[Provided records Boundary: Start]
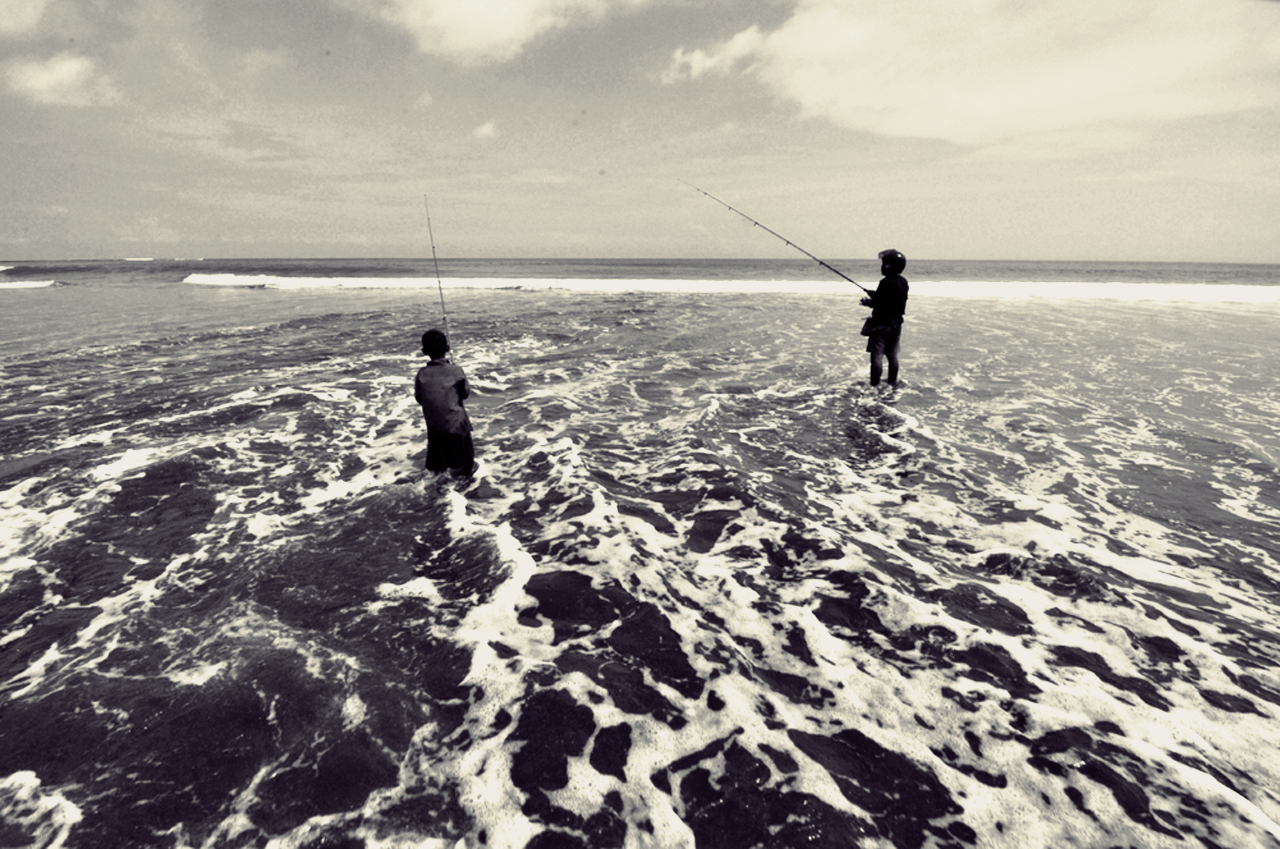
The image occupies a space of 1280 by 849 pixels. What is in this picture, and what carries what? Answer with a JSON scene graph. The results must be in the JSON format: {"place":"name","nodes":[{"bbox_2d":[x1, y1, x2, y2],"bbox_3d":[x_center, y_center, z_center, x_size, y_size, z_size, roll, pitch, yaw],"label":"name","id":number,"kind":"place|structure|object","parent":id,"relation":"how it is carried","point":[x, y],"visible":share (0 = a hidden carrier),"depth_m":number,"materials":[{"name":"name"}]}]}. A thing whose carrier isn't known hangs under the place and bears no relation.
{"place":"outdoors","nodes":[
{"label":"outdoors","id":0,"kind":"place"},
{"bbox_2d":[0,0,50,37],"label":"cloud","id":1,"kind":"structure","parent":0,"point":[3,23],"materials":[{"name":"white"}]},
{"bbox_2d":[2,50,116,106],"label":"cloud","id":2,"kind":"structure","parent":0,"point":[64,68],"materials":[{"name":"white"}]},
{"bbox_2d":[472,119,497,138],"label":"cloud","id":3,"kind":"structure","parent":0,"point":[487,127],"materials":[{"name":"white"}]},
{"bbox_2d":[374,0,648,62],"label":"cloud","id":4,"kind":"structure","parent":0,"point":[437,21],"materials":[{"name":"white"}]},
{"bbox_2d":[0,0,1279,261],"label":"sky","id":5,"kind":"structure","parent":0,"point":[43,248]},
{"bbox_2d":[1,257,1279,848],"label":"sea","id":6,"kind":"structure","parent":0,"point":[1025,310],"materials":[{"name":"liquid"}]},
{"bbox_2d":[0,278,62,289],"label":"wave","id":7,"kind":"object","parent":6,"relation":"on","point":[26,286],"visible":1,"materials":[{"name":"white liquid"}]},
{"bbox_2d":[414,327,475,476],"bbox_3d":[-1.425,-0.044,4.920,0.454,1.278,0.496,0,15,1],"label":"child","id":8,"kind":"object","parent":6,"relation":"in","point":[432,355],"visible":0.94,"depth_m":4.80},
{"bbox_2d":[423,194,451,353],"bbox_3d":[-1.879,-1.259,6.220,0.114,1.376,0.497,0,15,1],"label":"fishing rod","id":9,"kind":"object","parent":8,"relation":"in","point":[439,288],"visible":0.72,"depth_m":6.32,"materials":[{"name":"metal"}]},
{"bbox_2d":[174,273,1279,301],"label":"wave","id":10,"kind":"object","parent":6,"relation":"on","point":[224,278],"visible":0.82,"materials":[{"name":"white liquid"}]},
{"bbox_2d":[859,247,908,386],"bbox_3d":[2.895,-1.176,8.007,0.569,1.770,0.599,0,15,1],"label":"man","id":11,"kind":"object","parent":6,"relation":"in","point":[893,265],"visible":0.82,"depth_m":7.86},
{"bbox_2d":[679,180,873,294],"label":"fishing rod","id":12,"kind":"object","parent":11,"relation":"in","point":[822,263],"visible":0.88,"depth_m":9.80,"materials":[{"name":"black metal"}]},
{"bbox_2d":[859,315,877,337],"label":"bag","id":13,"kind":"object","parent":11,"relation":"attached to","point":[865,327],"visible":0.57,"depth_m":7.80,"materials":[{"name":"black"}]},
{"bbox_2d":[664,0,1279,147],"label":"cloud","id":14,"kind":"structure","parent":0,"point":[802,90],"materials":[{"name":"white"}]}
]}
[Provided records Boundary: End]
▶ [Exercise objective] Without the pictures, return the records above exactly as given.

▶ [Response box]
The image occupies a space of 1280 by 849 pixels. What is in this picture, and what carries what? Answer with a JSON scene graph. The results must be in the JSON format: {"place":"name","nodes":[{"bbox_2d":[x1, y1, x2, y2],"bbox_3d":[x_center, y_center, z_center, x_size, y_size, z_size, roll, pitch, yaw],"label":"name","id":number,"kind":"place|structure|object","parent":id,"relation":"how it is carried","point":[x, y],"visible":share (0 = a hidden carrier),"depth_m":number,"materials":[{"name":"name"}]}]}. A thing whose carrier isn't known hangs under the place and bears no relation.
{"place":"outdoors","nodes":[
{"label":"outdoors","id":0,"kind":"place"},
{"bbox_2d":[0,0,50,37],"label":"cloud","id":1,"kind":"structure","parent":0,"point":[3,23],"materials":[{"name":"white"}]},
{"bbox_2d":[2,50,116,106],"label":"cloud","id":2,"kind":"structure","parent":0,"point":[64,68],"materials":[{"name":"white"}]},
{"bbox_2d":[472,119,497,138],"label":"cloud","id":3,"kind":"structure","parent":0,"point":[487,127],"materials":[{"name":"white"}]},
{"bbox_2d":[374,0,648,62],"label":"cloud","id":4,"kind":"structure","parent":0,"point":[437,21],"materials":[{"name":"white"}]},
{"bbox_2d":[0,0,1279,261],"label":"sky","id":5,"kind":"structure","parent":0,"point":[43,248]},
{"bbox_2d":[1,257,1279,848],"label":"sea","id":6,"kind":"structure","parent":0,"point":[1025,310],"materials":[{"name":"liquid"}]},
{"bbox_2d":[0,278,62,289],"label":"wave","id":7,"kind":"object","parent":6,"relation":"on","point":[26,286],"visible":1,"materials":[{"name":"white liquid"}]},
{"bbox_2d":[414,327,475,476],"bbox_3d":[-1.425,-0.044,4.920,0.454,1.278,0.496,0,15,1],"label":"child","id":8,"kind":"object","parent":6,"relation":"in","point":[432,355],"visible":0.94,"depth_m":4.80},
{"bbox_2d":[423,194,451,353],"bbox_3d":[-1.879,-1.259,6.220,0.114,1.376,0.497,0,15,1],"label":"fishing rod","id":9,"kind":"object","parent":8,"relation":"in","point":[439,288],"visible":0.72,"depth_m":6.32,"materials":[{"name":"metal"}]},
{"bbox_2d":[174,273,1279,301],"label":"wave","id":10,"kind":"object","parent":6,"relation":"on","point":[224,278],"visible":0.82,"materials":[{"name":"white liquid"}]},
{"bbox_2d":[859,247,908,386],"bbox_3d":[2.895,-1.176,8.007,0.569,1.770,0.599,0,15,1],"label":"man","id":11,"kind":"object","parent":6,"relation":"in","point":[893,265],"visible":0.82,"depth_m":7.86},
{"bbox_2d":[679,180,873,294],"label":"fishing rod","id":12,"kind":"object","parent":11,"relation":"in","point":[822,263],"visible":0.88,"depth_m":9.80,"materials":[{"name":"black metal"}]},
{"bbox_2d":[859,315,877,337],"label":"bag","id":13,"kind":"object","parent":11,"relation":"attached to","point":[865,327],"visible":0.57,"depth_m":7.80,"materials":[{"name":"black"}]},
{"bbox_2d":[664,0,1279,147],"label":"cloud","id":14,"kind":"structure","parent":0,"point":[802,90],"materials":[{"name":"white"}]}
]}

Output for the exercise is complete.